Andreas Resch: Andreas Bessette

ANDREAS BESSETTE
(1845-1937)

ORDENSMANN DER KONGREGATION
VOM HEILIGEN KREUZ

Selig: 23. Mai 1982
Heilig: 17. Oktober 2010
Fest: 6. Januar

ANDREAS BESSETTE wurde am 9. April 1845 in der Nähe des Dor­fes Saint-Gregoire d’Iberville, damals Diözese Montreal, in der kanadischen Provinz Quebec geboren. Er war das achte von 12 Kindern der Familie von Isaak Bessette und Klothilde Foisy. Bei der Geburt war das Kind so schwach, dass es die Eltern nottauften. Am darauffolgenden Tag wurde es dann unter Vorbehalt in der Kirche auf den Namen Alfred getauft.
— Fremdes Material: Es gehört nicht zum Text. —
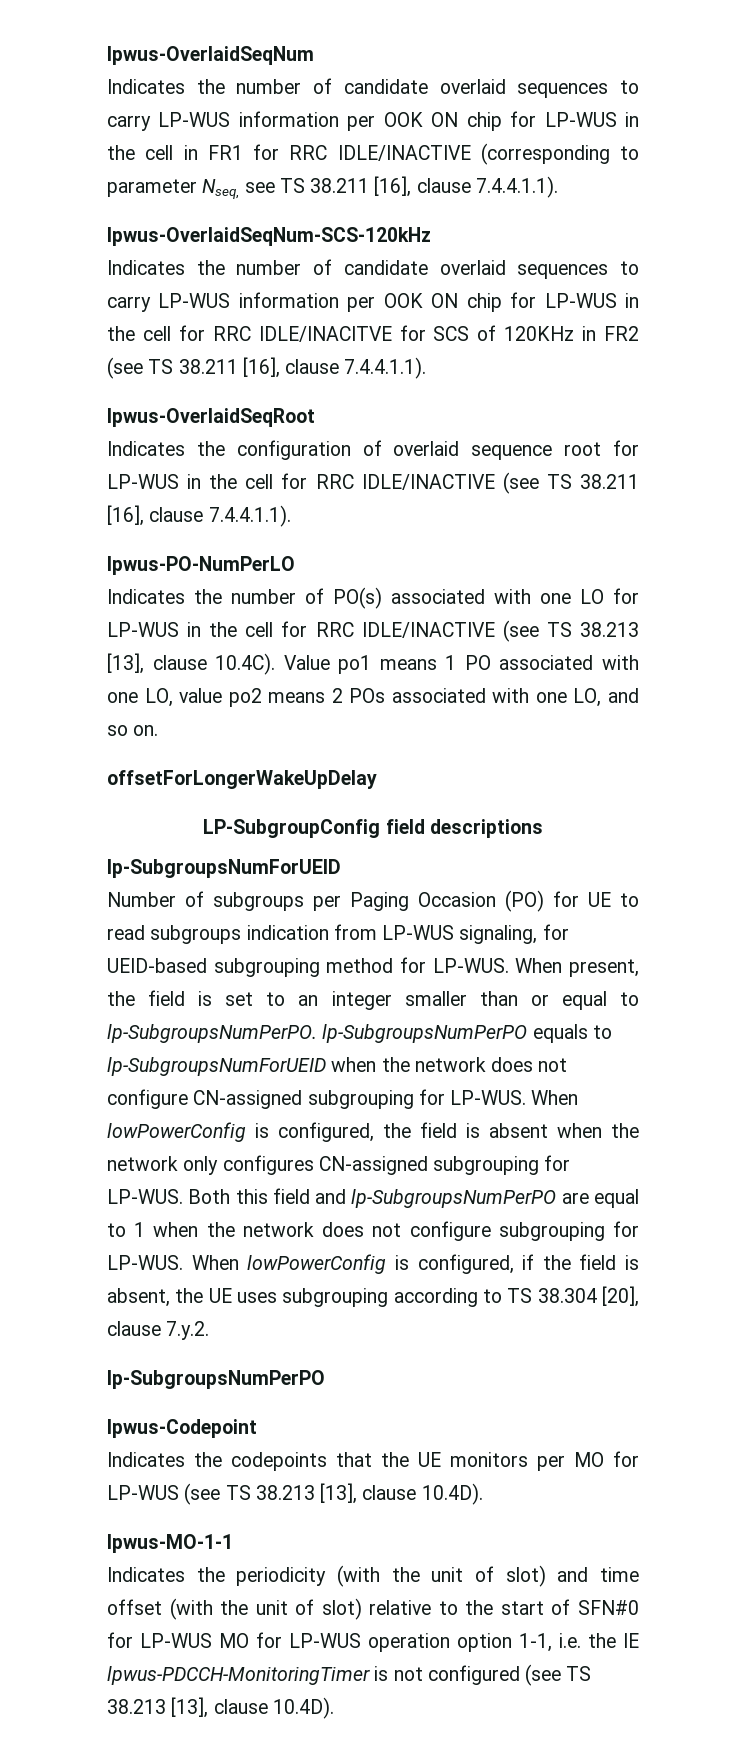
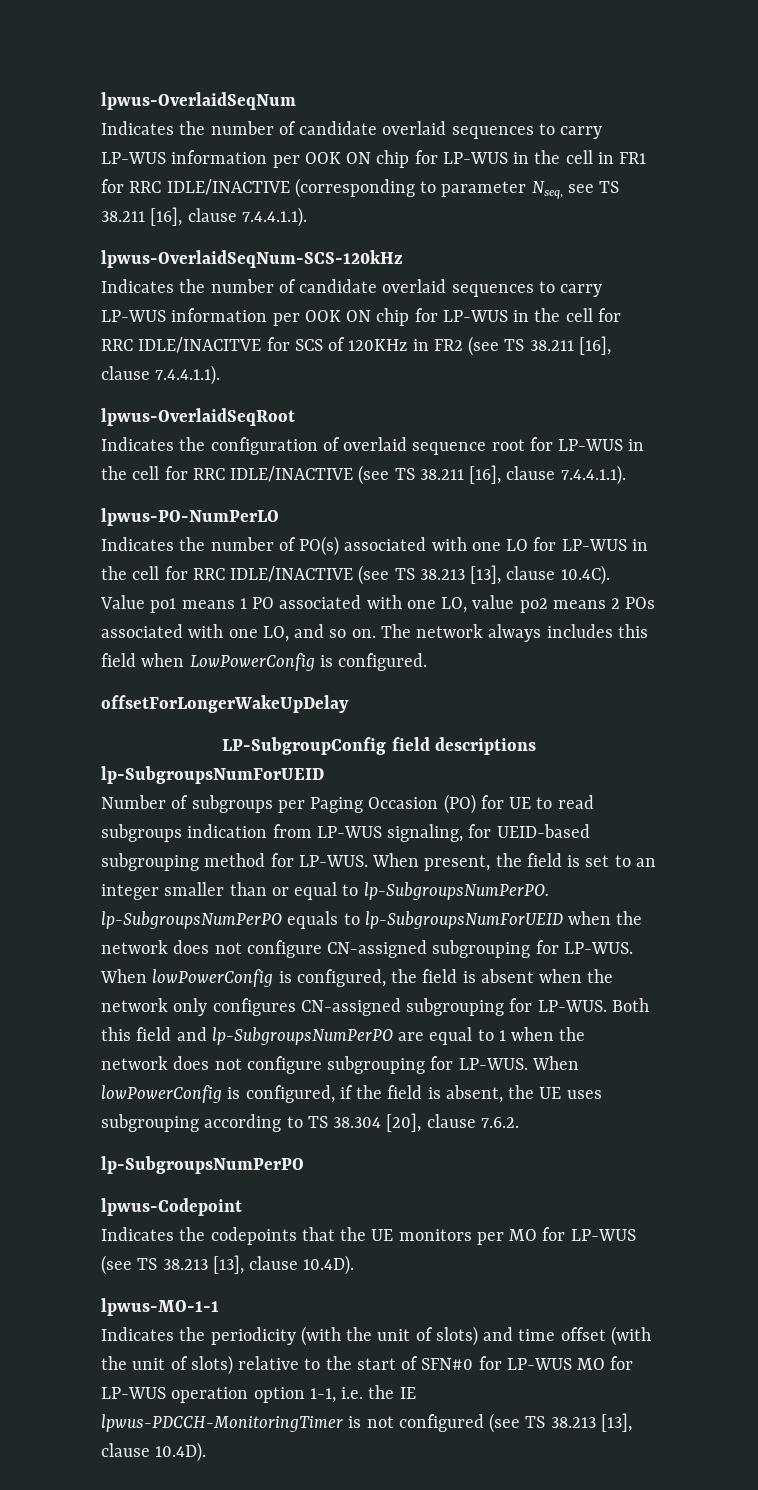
(159, 730) none -> [380,624,648,642] [101,653,428,671] The network always includes this field when LowPowerConfig is configured.
[166,1321,210,1340] 7.y.2. -> [480,1117,519,1128] 7.6.2.
[505,1565,546,1587] slot) -> [435,1326,478,1346] slots)
[321,1598,362,1620] slot) -> [190,1355,233,1375] slots)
Die Familie war sehr arm und wohnte, außerhalb des Dorfes, in einem Häuschen, das aus einem ein­zigen Raum bestand. Alfreds schlechter Gesundheitszustand, bedingt durch ein chronisches Magenleiden, erlaubte es ihm nicht, alles zu essen, was die ande­ren aßen, und so bereitete ihm die Mutter mit großer Sorgfalt jene Speisen, die er vertragen konnte. 1854 verlor er mit neun Jahren den Vater, der beim Holz­fällen von einem Baum erschlagen wurde. Im Herbst 1857, als Alfred 12 Jahre alt war, starb auch die Mutter an Schwindsucht. Alfred kam daraufhin nach Saint-Cesaire zu seiner Tante Marie-Rosalie Foisy, die mit Timotheus Nadeau verheiratet war. Der Junge konnte kaum lesen und schreiben, im Katechismus aber kannte er sich aus. Die Situation verlangte es, dass er sich schon sehr bald sein Brot verdienen musste. Seine angeschlagene Gesundheit zwang ihn aller­dings, wenn schon nicht die angebotene Arbeit abzulehnen, so doch zumindest häufig den Beruf zu wechseln. So arbeitete er als Knecht auf einem Gutshof, als Tischler-, Bäcker-, Schuhmacherlehrling, als Lehrling in einer Eisenschmiede –und musste sämtliche Beschäftigungen, wie schon erwähnt, aufgeben. Vier Jah­re lang bereiste er die Vereinigten Staaten, wo er vorwiegend in Spinnereien tä­tig war. Täglich empfahl er sich dem hl. Joseph, der wie er Armut, Arbeit und Exil erlebt hatte.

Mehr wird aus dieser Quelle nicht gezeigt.